Ja, der Bundespräsident hat recht: Deutschland wird sich verändern. Eine Million Flüchtlinge in diesem Jahr, vielleicht doppelt so viele im nächsten - das ist mehr als eine kleine Dehnungsübung für eine Gesellschaft. Joachim Gauck hat offen gelassen, wie sich die deutsche Gesellschaft wandeln wird. Die weltweit bestaunte Willkommenskultur an Bahnhöfen, Marktplätzen und Aufnahmelagern ist die noble, die edle Variante der Selbstdefinition einer Nation. Der wieder laute Rassismus in Kneipen und Fußgängerzonen ist hingegen die Horrorvision aller anständigen Deutschen.
Der rassistische Wolf im bürgerlichen Schafspelz
Gewiss, die Verbohrten, die ewig Gestrigen, den Mob hat es schon immer gegeben. Komplexbeladen und großmäulig waren und sind sie eine zumeist stabile, aber kleine Randgruppe unserer Gesellschaft. Der deutsche Parlamentarismus der alten Bundesrepublik und der des vereinten Deutschlands hat dieses - wohlgemerkt nicht deutsch-typische - Phänomen des latenten Rechtsextremismus stets klein gehalten. Das Neue an dem auf Straßen und vor allem im Netz zu beobachtenden Vulgär-Rassismus ist seine massenhafte Vervielfältigung durch die sogenannten besorgten Bürger der Mitte. Die, die bislang nur klammheimlich simpel dachten, legen nun ihre bürgerliche Tarnung ab. Sie trauen sich zu sagen, was sie immer schon dachten, orchestriert von den Scharfmachern von Pegida, AfD und NPD.

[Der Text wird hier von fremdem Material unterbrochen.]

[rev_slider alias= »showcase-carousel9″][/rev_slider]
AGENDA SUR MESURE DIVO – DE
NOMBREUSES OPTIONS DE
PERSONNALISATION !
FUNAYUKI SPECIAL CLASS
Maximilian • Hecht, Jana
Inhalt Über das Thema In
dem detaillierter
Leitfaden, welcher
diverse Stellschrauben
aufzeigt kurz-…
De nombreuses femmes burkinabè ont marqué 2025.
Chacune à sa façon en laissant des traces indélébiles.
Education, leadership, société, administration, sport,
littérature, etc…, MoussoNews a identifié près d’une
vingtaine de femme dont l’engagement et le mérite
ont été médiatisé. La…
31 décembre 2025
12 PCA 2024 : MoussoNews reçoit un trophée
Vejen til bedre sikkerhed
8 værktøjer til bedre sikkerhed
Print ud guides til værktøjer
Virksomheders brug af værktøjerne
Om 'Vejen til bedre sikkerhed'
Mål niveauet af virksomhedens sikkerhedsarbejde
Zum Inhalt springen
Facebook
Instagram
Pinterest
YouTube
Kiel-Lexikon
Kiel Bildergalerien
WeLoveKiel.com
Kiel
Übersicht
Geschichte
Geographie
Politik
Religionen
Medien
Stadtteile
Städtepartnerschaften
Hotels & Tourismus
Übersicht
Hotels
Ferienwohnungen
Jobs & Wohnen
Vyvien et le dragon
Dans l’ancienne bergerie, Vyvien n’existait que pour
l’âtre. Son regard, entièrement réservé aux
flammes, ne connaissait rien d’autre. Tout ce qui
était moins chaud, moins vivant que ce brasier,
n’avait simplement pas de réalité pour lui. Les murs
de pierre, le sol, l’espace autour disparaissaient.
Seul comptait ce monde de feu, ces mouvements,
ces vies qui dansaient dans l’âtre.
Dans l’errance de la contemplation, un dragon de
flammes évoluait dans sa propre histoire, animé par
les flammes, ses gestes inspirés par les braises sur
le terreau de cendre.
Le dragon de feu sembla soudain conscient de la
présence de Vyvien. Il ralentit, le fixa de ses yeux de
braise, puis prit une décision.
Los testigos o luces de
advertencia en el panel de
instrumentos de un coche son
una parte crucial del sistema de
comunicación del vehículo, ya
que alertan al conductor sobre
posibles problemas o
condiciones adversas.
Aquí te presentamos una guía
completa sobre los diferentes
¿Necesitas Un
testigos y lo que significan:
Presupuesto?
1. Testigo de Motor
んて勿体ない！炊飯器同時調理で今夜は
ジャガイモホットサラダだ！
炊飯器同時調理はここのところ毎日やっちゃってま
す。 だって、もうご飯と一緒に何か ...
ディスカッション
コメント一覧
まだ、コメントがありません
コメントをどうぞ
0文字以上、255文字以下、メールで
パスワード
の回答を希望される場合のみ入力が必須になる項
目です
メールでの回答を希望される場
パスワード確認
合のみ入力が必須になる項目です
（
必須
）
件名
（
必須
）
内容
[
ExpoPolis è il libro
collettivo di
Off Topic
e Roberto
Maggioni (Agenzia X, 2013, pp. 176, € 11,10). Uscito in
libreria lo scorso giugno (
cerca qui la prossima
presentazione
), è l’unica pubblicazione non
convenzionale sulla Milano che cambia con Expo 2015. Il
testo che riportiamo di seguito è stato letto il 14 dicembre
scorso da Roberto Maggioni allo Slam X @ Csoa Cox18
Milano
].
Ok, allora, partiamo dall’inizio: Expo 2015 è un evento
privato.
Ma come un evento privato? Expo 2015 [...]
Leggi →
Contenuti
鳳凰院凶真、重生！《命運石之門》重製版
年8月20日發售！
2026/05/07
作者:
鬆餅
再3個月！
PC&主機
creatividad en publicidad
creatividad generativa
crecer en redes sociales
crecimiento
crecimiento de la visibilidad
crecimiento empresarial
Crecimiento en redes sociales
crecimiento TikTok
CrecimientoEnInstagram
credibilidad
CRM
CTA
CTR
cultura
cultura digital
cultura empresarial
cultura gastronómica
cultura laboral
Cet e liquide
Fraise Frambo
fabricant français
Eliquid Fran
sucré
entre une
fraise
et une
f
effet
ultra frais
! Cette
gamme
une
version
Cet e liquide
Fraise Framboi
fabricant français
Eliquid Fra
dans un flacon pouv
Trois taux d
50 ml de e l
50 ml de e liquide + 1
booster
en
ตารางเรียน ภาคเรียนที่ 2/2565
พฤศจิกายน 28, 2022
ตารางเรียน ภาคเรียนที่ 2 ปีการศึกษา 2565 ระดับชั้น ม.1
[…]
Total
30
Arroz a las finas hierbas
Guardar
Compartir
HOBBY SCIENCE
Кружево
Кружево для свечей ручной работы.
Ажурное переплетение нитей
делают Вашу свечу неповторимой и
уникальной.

Es sind die Frustrierten der digitalen Welt, die allerdings schon zu analogen Zeiten ihre Balance nur durch Abgrenzung gegenüber allem, was ihnen fremd und unverständlich erscheint, zu halten glaubten. Mit den Flüchtlingen haben sie nun die Projektionsfläche für ihre allgemeine Lebensparanoia gefunden. Psychologen und Soziologen mögen uns bitte weiter mit ihren Forschungsergebnissen darlegen, warum auch gut situierte Mitfünziger mit akademischer Vita zum Rassismus neigen. Nur: Dies ist nicht der Augenblick, über Exzesse auf der Straße und im Internet zu philosophieren.
Wir werden die deformierten Hirne derer, die Flüchtlinge einfach "an die Wand stellen" und Merkel, Gabriel & Co am Galgen hängen sehen wollen, nicht kurieren können. Was wir aber sofort brauchen, ist die konsequente Anwendung des Rechts: Wir haben eine Verfassung, auch wenn sie nicht so heißt, und wir haben Gesetze. Was sich an Hass im Netz Bahn bricht und vor allem bei Pegida-Umzügen hören und sehen lässt, ist ein Fall für Polizei und Staatsanwaltschaft.
Demokratie muss wehrhaft sein
Warum durfte der deutsch-türkische Rechtspopulist Akif Pirincci ungestört seine widerlich-primitive Hetzrede in Dresden bis zum Ende halten? Der Autor hätte direkt von der Polizei von der Bühne geholt werden müssen. Warum durften Nazi-Symbole stundenlang durch die Straßen getragen werden? Wo war die Polizei, wo die Staatsanwaltschaft? Es ist das alte Lied vom blinden rechten Auge!
Eine Demokratie ist kein Selbstläufer, sie muss verteidigt werden, sie muss wehrhaft sein. Dazu brauchen wir keine neuen Gesetze, wir müssen nur die bestehenden anwenden. Im Ergebnis hätte das für viele, die jetzt feige im Geleitzug der Meute gegen Flüchtlinge hetzen, eine abschreckende Wirkung. Unsere bisherige Tatenlosigkeit wirkt da eher wie ein Dammbruch für die Massen. Wie gesagt: Dass sich die deutsche Gesellschaft verändern wird, ist unstrittig. Nur wie sie sich verändern wird, ist noch offen.